* YOUR GOAL *
Copy out every record below with complete accuracy.

SUPPLIED RECORDS below:

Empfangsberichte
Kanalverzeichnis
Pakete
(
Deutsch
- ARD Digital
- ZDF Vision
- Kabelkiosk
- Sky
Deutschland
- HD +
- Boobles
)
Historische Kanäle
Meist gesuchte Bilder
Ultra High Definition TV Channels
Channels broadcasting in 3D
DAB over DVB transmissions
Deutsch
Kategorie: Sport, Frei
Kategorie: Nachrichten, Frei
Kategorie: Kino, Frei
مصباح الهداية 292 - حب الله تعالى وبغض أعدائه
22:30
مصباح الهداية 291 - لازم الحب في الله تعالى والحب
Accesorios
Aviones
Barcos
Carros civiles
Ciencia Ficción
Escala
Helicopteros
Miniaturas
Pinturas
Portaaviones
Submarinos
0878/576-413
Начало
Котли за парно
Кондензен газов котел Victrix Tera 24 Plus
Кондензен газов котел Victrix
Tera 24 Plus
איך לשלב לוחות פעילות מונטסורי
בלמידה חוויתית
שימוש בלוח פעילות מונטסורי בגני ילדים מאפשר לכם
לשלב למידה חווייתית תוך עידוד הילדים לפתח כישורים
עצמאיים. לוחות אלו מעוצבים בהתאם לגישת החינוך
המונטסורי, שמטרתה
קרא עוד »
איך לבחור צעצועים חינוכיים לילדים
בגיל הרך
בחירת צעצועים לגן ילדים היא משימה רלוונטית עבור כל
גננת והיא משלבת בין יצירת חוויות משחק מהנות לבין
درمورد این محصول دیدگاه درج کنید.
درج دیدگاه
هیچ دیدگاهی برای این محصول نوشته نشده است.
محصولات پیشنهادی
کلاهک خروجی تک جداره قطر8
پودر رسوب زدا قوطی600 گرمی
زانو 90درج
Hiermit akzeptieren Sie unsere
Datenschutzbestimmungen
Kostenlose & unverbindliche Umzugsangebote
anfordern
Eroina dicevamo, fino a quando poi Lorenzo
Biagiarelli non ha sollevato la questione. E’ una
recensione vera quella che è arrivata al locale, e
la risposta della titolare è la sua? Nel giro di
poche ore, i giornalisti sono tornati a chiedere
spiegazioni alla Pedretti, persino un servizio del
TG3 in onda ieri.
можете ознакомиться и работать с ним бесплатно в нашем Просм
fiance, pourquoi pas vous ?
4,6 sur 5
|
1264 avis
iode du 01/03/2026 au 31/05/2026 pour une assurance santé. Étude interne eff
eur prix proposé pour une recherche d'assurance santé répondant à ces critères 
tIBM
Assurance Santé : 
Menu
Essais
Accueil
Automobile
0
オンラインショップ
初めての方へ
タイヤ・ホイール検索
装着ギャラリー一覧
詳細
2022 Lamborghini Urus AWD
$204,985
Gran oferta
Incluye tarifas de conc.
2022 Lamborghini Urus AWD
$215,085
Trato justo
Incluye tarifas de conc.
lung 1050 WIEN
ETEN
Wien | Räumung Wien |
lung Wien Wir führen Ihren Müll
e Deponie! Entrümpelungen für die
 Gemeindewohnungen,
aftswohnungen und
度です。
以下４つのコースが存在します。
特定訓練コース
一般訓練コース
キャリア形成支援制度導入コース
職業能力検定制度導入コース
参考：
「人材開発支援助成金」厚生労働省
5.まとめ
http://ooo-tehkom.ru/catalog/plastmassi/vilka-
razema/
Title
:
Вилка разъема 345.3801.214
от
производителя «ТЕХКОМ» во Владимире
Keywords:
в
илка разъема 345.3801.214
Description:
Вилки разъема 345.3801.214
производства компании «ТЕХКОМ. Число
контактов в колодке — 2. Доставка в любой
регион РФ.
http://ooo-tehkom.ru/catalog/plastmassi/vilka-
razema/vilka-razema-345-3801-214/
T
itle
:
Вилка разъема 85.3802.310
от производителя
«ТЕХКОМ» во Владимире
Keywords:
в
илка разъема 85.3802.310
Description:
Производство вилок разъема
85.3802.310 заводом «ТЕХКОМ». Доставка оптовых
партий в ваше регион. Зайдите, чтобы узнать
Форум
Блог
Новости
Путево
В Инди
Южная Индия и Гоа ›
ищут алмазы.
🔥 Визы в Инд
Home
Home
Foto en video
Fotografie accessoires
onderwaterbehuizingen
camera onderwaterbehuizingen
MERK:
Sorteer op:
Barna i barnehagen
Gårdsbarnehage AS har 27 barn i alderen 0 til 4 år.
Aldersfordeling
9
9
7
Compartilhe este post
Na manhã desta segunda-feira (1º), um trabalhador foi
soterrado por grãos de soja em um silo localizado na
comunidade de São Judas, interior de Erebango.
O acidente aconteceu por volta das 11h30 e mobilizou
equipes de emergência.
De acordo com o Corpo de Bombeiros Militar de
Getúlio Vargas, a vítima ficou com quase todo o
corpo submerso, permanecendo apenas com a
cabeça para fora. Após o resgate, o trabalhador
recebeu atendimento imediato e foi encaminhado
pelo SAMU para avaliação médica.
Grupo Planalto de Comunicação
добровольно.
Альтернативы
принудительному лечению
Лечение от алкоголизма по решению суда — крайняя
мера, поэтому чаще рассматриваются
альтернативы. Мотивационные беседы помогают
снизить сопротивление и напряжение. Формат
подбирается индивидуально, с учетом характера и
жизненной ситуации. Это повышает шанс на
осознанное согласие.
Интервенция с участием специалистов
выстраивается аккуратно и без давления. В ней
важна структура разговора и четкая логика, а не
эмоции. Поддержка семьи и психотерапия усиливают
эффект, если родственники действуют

End of SUPPLIED RECORDS.

* ANSWER BOX *
Empfangsberichte
Kanalverzeichnis
Pakete
(
Deutsch
- ARD Digital
- ZDF Vision
- Kabelkiosk
- Sky
Deutschland
- HD +
- Boobles
)
Historische Kanäle
Meist gesuchte Bilder
Ultra High Definition TV Channels
Channels broadcasting in 3D
DAB over DVB transmissions
Deutsch
Kategorie: Sport, Frei
Kategorie: Nachrichten, Frei
Kategorie: Kino, Frei
مصباح الهداية 292 - حب الله تعالى وبغض أعدائه
22:30
مصباح الهداية 291 - لازم الحب في الله تعالى والحب
Accesorios
Aviones
Barcos
Carros civiles
Ciencia Ficción
Escala
Helicopteros
Miniaturas
Pinturas
Portaaviones
Submarinos
0878/576-413
Начало
Котли за парно
Кондензен газов котел Victrix Tera 24 Plus
Кондензен газов котел Victrix
Tera 24 Plus
איך לשלב לוחות פעילות מונטסורי
בלמידה חוויתית
שימוש בלוח פעילות מונטסורי בגני ילדים מאפשר לכם
לשלב למידה חווייתית תוך עידוד הילדים לפתח כישורים
עצמאיים. לוחות אלו מעוצבים בהתאם לגישת החינוך
המונטסורי, שמטרתה
קרא עוד »
איך לבחור צעצועים חינוכיים לילדים
בגיל הרך
בחירת צעצועים לגן ילדים היא משימה רלוונטית עבור כל
גננת והיא משלבת בין יצירת חוויות משחק מהנות לבין
درمورد این محصول دیدگاه درج کنید.
درج دیدگاه
هیچ دیدگاهی برای این محصول نوشته نشده است.
محصولات پیشنهادی
کلاهک خروجی تک جداره قطر8
پودر رسوب زدا قوطی600 گرمی
زانو 90درج
Hiermit akzeptieren Sie unsere
Datenschutzbestimmungen
Kostenlose & unverbindliche Umzugsangebote
anfordern
Eroina dicevamo, fino a quando poi Lorenzo
Biagiarelli non ha sollevato la questione. E’ una
recensione vera quella che è arrivata al locale, e
la risposta della titolare è la sua? Nel giro di
poche ore, i giornalisti sono tornati a chiedere
spiegazioni alla Pedretti, persino un servizio del
TG3 in onda ieri.
можете ознакомиться и работать с ним бесплатно в нашем Просм
fiance, pourquoi pas vous ?
4,6 sur 5
|
1264 avis
iode du 01/03/2026 au 31/05/2026 pour une assurance santé. Étude interne eff
eur prix proposé pour une recherche d'assurance santé répondant à ces critères 
tIBM
Assurance Santé : 
Menu
Essais
Accueil
Automobile
0
オンラインショップ
初めての方へ
タイヤ・ホイール検索
装着ギャラリー一覧
詳細
2022 Lamborghini Urus AWD
$204,985
Gran oferta
Incluye tarifas de conc.
2022 Lamborghini Urus AWD
$215,085
Trato justo
Incluye tarifas de conc.
lung 1050 WIEN
ETEN
Wien | Räumung Wien |
lung Wien Wir führen Ihren Müll
e Deponie! Entrümpelungen für die
 Gemeindewohnungen,
aftswohnungen und
度です。
以下４つのコースが存在します。
特定訓練コース
一般訓練コース
キャリア形成支援制度導入コース
職業能力検定制度導入コース
参考：
「人材開発支援助成金」厚生労働省
5.まとめ
http://ooo-tehkom.ru/catalog/plastmassi/vilka-
razema/
Title
:
Вилка разъема 345.3801.214
от
производителя «ТЕХКОМ» во Владимире
Keywords:
в
илка разъема 345.3801.214
Description:
Вилки разъема 345.3801.214
производства компании «ТЕХКОМ. Число
контактов в колодке — 2. Доставка в любой
регион РФ.
http://ooo-tehkom.ru/catalog/plastmassi/vilka-
razema/vilka-razema-345-3801-214/
T
itle
:
Вилка разъема 85.3802.310
от производителя
«ТЕХКОМ» во Владимире
Keywords:
в
илка разъема 85.3802.310
Description:
Производство вилок разъема
85.3802.310 заводом «ТЕХКОМ». Доставка оптовых
партий в ваше регион. Зайдите, чтобы узнать
Форум
Блог
Новости
Путево
В Инди
Южная Индия и Гоа ›
ищут алмазы.
🔥 Визы в Инд
Home
Home
Foto en video
Fotografie accessoires
onderwaterbehuizingen
camera onderwaterbehuizingen
MERK:
Sorteer op:
Barna i barnehagen
Gårdsbarnehage AS har 27 barn i alderen 0 til 4 år.
Aldersfordeling
9
9
7
Compartilhe este post
Na manhã desta segunda-feira (1º), um trabalhador foi
soterrado por grãos de soja em um silo localizado na
comunidade de São Judas, interior de Erebango.
O acidente aconteceu por volta das 11h30 e mobilizou
equipes de emergência.
De acordo com o Corpo de Bombeiros Militar de
Getúlio Vargas, a vítima ficou com quase todo o
corpo submerso, permanecendo apenas com a
cabeça para fora. Após o resgate, o trabalhador
recebeu atendimento imediato e foi encaminhado
pelo SAMU para avaliação médica.
Grupo Planalto de Comunicação
добровольно.
Альтернативы
принудительному лечению
Лечение от алкоголизма по решению суда — крайняя
мера, поэтому чаще рассматриваются
альтернативы. Мотивационные беседы помогают
снизить сопротивление и напряжение. Формат
подбирается индивидуально, с учетом характера и
жизненной ситуации. Это повышает шанс на
осознанное согласие.
Интервенция с участием специалистов
выстраивается аккуратно и без давления. В ней
важна структура разговора и четкая логика, а не
эмоции. Поддержка семьи и психотерапия усиливают
эффект, если родственники действуют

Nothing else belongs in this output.